McCain’s genealogy itself is a geography of American racial capitalism and imperialism. Born in the Panama Canal Zone under American occupation, McCain was the son and grandson of Navy Admirals, themselves descendants of southern slave owners. McCain’s role in American empire—an unrepentant Vietnam War bomber, Arizona Senator, and Republican Presidential candidate—has been an outsized one. From his career as a Navy pilot until his death, he advocated for American military invasion across the world. During his Senate career he consistently supported corporate protections and tax cuts for wealthy Americans. He contributed to the forced relocation of over 12,000 Diné (Navajo) and the attempted selling of Apache land used for women’s coming of age ceremonies to transnational mining interests. Along with Joe Arpaio, he supported Arizona’s SB 1070 law allowing police to arrest people suspected to be undocumented residents, as well as efforts to harden the U.S. border with Mexico by creating a deadly environmental deterrent to those seeking asylum and employment (De Leon 2015). All of which is omitted in official remembrances of his life.

In Phoenix, Governor Doug Ducey ordered that McCain’s body “lie in state” at the Capitol so that members of the public could pay their respects. I visited the Capitol to see how the public engaged with the State’s memorialization. It’s close to 2:30pm on a Wednesday, half an hour into the public viewing that is supposed to last until 5:00pm, during the hottest part of the day, but ends up going much later. As I arrive, large dump trucks block streets surrounding the Capitol grounds, directing vehicles into State employee parking lots. As I move toward the memorial lawn in front of the Capitol, I note that the prison inmates in orange jumpsuits who routinely clean the Capitol grounds and facilities are conspicuously absent.

■ **Work item A**
In the McCain passage, who ordered that McCain's body lie in state at the Capitol?
■ **Work item B**
Please carry on the McCain passage from its last sentence, in the same voice.

■ **Information supplied**
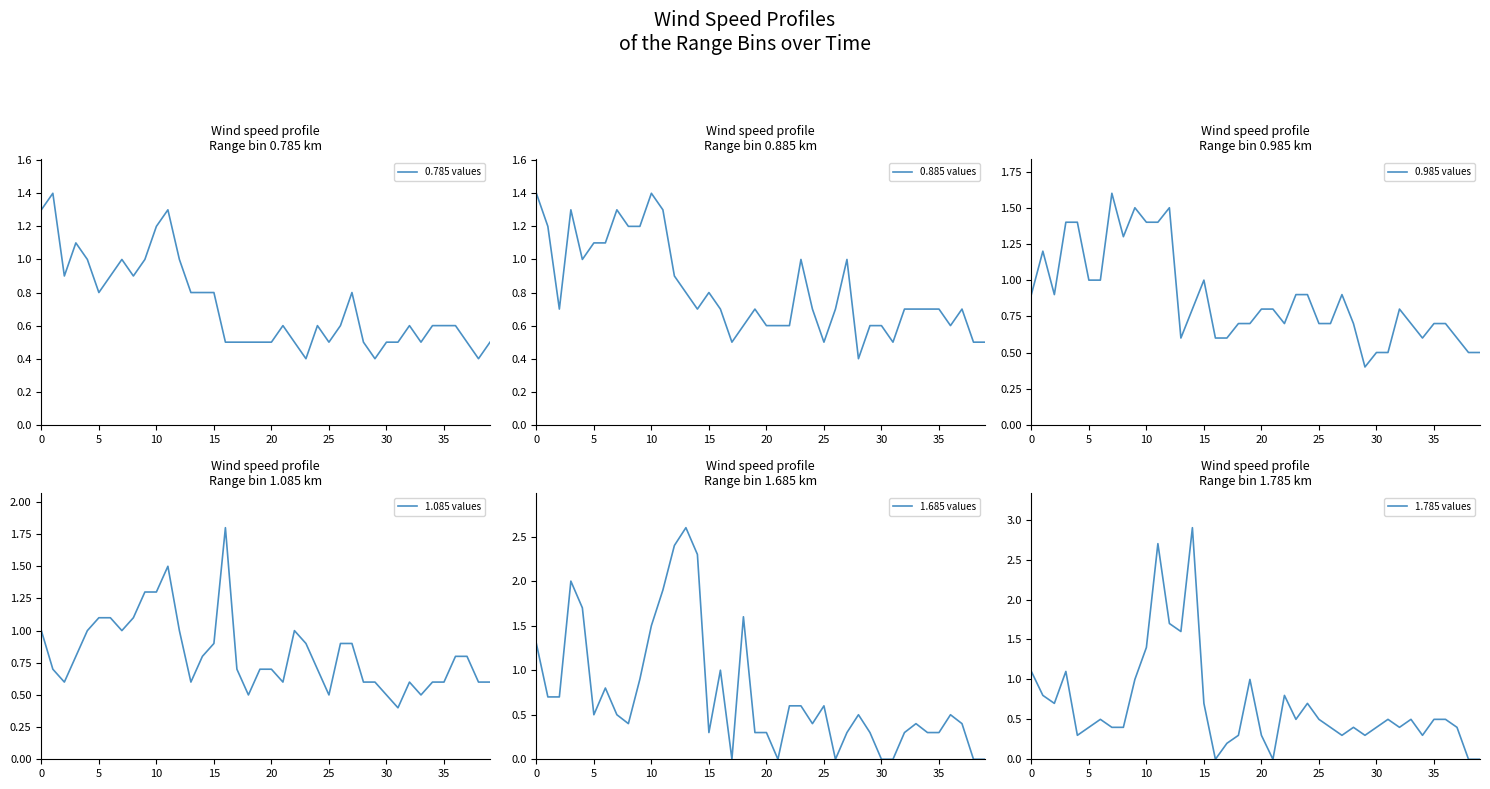

How many lines are shown in the chart?

6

■ **Exercise result A**
Governor Doug Ducey.

■ **Exercise result B**
A long queue of people wait under a tent.
A large crowd begins to gather on the capitol lawn, while vendors set up food trucks. The small copper dome is the original Arizona capitol building, now museum, in which McCain’s body lies in state.

Barricades and shade structures form a line on the southern edge of the memorial lawn, covering hundreds of people stretched down two avenues in the summer afternoon heat. I’m sweating through my jeans and t-shirt, while most have turned up in office and formal wear. Every few yards a volunteer hands out water bottles from an icy trough. Law enforcement officers in dress uniforms from State and city agencies provide a sense of formality and security. Many thank them for their service (in July, Phoenix police passed its own record for shooting civilians in a year). The flags in front of the capitol at half-mast wilt in the still air, while a TV anchor asks people to bunch up in the sun for more telegenic B-roll shots of the crowd.

A large LCD screen facing the crowded line livestreams people paying respects to McCain’s casket. They pause and make gestures of respect—salutes, signs of the cross, hands over hearts. A family moves out from under the shade to take a group picture, smiling, with the screen centered in the background. These and other profane moments do not detract from the sacralized reverence of McCain’s body so much as they align personal and State practices of memorialization.

Memorial lawn from the East end. Descriptions from foreground to background: Guns from the USS Missouri and Arizona, law enforcement memorial, Arizona Capitol copper dome.
Memorial lawn from the East end. Descriptions from foreground to background: Guns from the USS Missouri and Arizona, law enforcement memorial, Arizona Capitol copper dome.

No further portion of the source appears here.